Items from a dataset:

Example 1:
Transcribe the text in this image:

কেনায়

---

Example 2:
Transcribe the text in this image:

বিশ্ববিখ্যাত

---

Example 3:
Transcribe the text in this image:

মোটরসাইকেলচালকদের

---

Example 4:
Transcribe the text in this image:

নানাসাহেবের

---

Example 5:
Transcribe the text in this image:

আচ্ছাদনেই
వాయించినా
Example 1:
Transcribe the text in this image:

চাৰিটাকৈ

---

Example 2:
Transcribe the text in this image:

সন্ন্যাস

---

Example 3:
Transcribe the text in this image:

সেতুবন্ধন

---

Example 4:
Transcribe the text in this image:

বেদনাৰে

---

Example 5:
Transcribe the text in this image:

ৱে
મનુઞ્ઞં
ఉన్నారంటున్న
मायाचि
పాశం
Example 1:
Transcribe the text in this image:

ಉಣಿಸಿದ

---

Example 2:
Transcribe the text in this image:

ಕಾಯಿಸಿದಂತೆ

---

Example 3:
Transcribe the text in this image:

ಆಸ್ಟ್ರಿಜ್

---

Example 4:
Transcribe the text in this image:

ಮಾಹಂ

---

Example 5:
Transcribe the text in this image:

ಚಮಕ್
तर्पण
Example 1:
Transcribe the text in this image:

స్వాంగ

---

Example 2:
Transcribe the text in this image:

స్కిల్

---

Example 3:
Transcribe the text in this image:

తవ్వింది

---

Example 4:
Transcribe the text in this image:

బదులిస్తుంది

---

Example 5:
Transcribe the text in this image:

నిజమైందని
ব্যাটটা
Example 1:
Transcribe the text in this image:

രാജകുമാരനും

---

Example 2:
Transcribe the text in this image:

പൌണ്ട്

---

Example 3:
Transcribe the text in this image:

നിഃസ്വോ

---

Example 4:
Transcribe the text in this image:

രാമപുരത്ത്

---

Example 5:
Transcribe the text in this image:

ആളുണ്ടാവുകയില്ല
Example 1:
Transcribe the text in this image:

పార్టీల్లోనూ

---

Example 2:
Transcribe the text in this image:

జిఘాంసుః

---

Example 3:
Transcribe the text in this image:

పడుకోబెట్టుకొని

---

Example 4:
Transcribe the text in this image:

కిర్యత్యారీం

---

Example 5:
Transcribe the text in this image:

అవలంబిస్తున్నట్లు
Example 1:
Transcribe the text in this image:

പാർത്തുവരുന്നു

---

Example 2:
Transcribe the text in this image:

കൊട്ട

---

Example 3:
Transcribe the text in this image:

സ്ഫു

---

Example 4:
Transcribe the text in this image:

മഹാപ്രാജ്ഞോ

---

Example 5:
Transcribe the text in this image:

### EXERCISE
With every line kept whole, write out the records again exactly.

### THE ANSWER
Example 1:
Transcribe the text in this image:

কেনায়

---

Example 2:
Transcribe the text in this image:

বিশ্ববিখ্যাত

---

Example 3:
Transcribe the text in this image:

মোটরসাইকেলচালকদের

---

Example 4:
Transcribe the text in this image:

নানাসাহেবের

---

Example 5:
Transcribe the text in this image:

আচ্ছাদনেই
వాయించినా
Example 1:
Transcribe the text in this image:

চাৰিটাকৈ

---

Example 2:
Transcribe the text in this image:

সন্ন্যাস

---

Example 3:
Transcribe the text in this image:

সেতুবন্ধন

---

Example 4:
Transcribe the text in this image:

বেদনাৰে

---

Example 5:
Transcribe the text in this image:

ৱে
મનુઞ્ઞં
ఉన్నారంటున్న
मायाचि
పాశం
Example 1:
Transcribe the text in this image:

ಉಣಿಸಿದ

---

Example 2:
Transcribe the text in this image:

ಕಾಯಿಸಿದಂತೆ

---

Example 3:
Transcribe the text in this image:

ಆಸ್ಟ್ರಿಜ್

---

Example 4:
Transcribe the text in this image:

ಮಾಹಂ

---

Example 5:
Transcribe the text in this image:

ಚಮಕ್
तर्पण
Example 1:
Transcribe the text in this image:

స్వాంగ

---

Example 2:
Transcribe the text in this image:

స్కిల్

---

Example 3:
Transcribe the text in this image:

తవ్వింది

---

Example 4:
Transcribe the text in this image:

బదులిస్తుంది

---

Example 5:
Transcribe the text in this image:

నిజమైందని
ব্যাটটা
Example 1:
Transcribe the text in this image:

രാജകുമാരനും

---

Example 2:
Transcribe the text in this image:

പൌണ്ട്

---

Example 3:
Transcribe the text in this image:

നിഃസ്വോ

---

Example 4:
Transcribe the text in this image:

രാമപുരത്ത്

---

Example 5:
Transcribe the text in this image:

ആളുണ്ടാവുകയില്ല
Example 1:
Transcribe the text in this image:

పార్టీల్లోనూ

---

Example 2:
Transcribe the text in this image:

జిఘాంసుః

---

Example 3:
Transcribe the text in this image:

పడుకోబెట్టుకొని

---

Example 4:
Transcribe the text in this image:

కిర్యత్యారీం

---

Example 5:
Transcribe the text in this image:

అవలంబిస్తున్నట్లు
Example 1:
Transcribe the text in this image:

പാർത്തുവരുന്നു

---

Example 2:
Transcribe the text in this image:

കൊട്ട

---

Example 3:
Transcribe the text in this image:

സ്ഫു

---

Example 4:
Transcribe the text in this image:

മഹാപ്രാജ്ഞോ

---

Example 5:
Transcribe the text in this image:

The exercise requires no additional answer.